■ **Passage**

This guide covers the complete lifecycle:

  1. Creating a source bundle — write profile.yaml and templates
  2. Publishing the bundle — distribute via NFS, SSH, or git
  3. Using a source bundle — add, list, use, render, apply
  4. Day-to-day maintenance — update variables, pull upstream changes
  5. Deploy to a new machine — bootstrap from bundle
  6. Reference

The mental model

A source bundle is either a git bundle file (git bundle create --all) or a standard git repository. You create it once, publish it to a shared location, and every machine consumes it read-only.

bundle author                     consumer machine
─────────────────                 ─────────────────────────────────────
profiles/                         sysfig source add corp <url>
  system-proxy/                   sysfig source use corp/system-proxy
    profile.yaml         ──────▶  sysfig source render
    templates/                    sysfig diff
      environment.tmpl            sysfig apply
      apt-proxy.tmpl

Templates use {{variable}} — the same syntax as sysfig track --template. The rendered output lands in track/* branches exactly like manually tracked files. diff, log, and apply work on rendered files identically to manually tracked ones. status, sync, and track gain source-aware behaviour: status shows a SOURCE label, sync skips source-managed files, and track refuses to re-take ownership without --force.

Supported transports:

URL prefix Use case
bundle+local:///path/to/file.bundle NFS mount, USB key, local disk
bundle+ssh://user@host/path/to/file.bundle SSH file server — no git daemon needed
git@host:org/repo.git GitHub, GitLab, Gitea, self-hosted git
https://host/org/repo.git Public git hosting over HTTPS

1. Creating a source bundle

1.1 Directory structure

A source bundle is a git repo with this layout:

my-configs/                          ← your git repo
  profiles/
    system-proxy/
      profile.yaml                   ← declares variables + output files
      templates/
        environment.tmpl
        apt-proxy.tmpl
        docker-proxy.tmpl
    dns-resolvers/
      profile.yaml
      templates/
        resolv.conf.tmpl
    ntp-pool/
      profile.yaml
      templates/
        ntp.conf.tmpl
    syslog-forwarder/
      profile.yaml
      templates/
        rsyslog-remote.conf.tmpl

Each profiles/<name>/ directory is one profile. Names must be filesystem-safe (letters, digits, hyphens, underscores).

1.2 profile.yaml schema

Every profile needs a profile.yaml at its root:

name: system-proxy
version: "1.0"
description: "HTTP/HTTPS proxy for /etc/environment, apt, Docker, and systemd"

variables:
  proxy_url:
    required: true
    description: "Full proxy URL including port"
    example: "http://proxy.corp.com:3128"
  bypass_list:
    required: false
    default: "localhost,127.0.0.1,::1"
    description: "Comma-separated hosts and networks that bypass the proxy"

files:
  - dest: /etc/environment
    template: templates/environment.tmpl
    mode: "0644"
    owner: "root"
    group: "root"

  - dest: /etc/apt/apt.conf.d/95proxy
    template: templates/apt-proxy.tmpl
    mode: "0644"
    owner: "root"
    group: "root"

  - dest: /etc/systemd/system/docker.service.d/http-proxy.conf
    template: templates/docker-proxy.tmpl
    mode: "0644"

■ **Data provided**

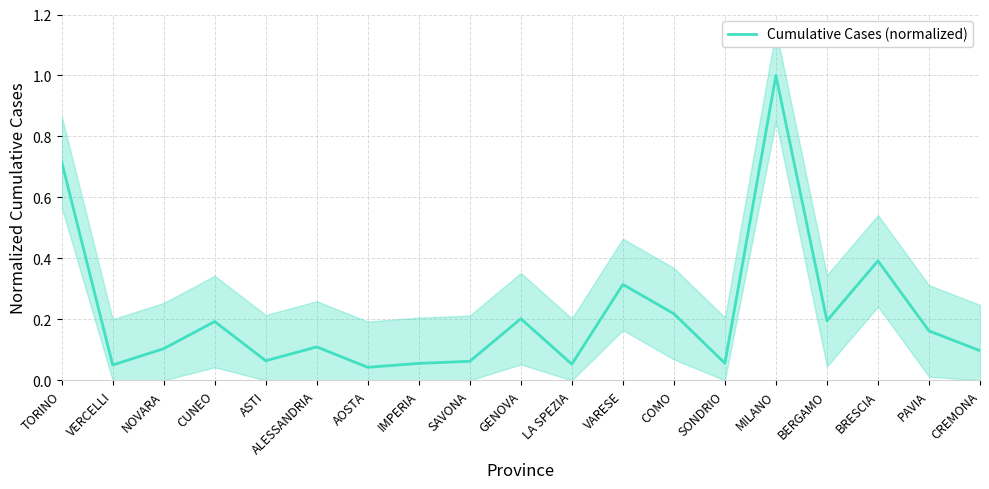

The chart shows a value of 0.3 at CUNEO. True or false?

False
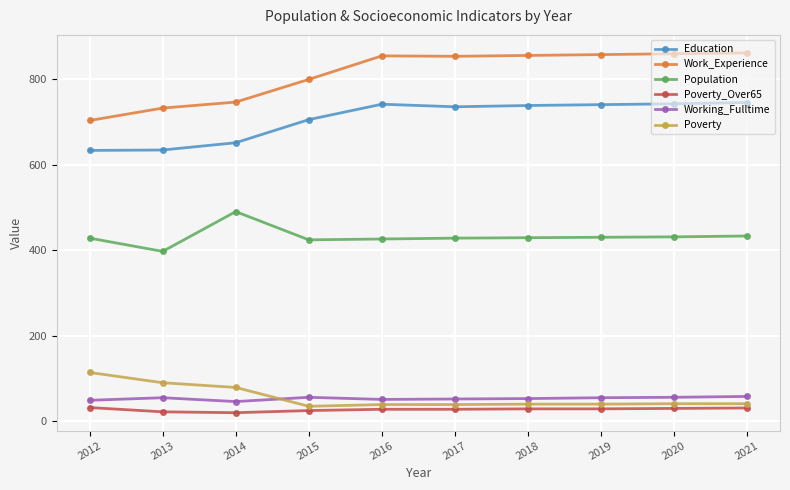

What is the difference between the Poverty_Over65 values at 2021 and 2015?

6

■ **What the task requires**
In the guide, change "shared location" to "central location" and give the passage again, beginning at the words "A source bundle is either" and stopping after "consumes it read-only.". The material above can be left aside.

■ **Response below**
A source bundle is either a git bundle file (git bundle create --all) or a standard git repository. You create it once, publish it to a central location, and every machine consumes it read-only.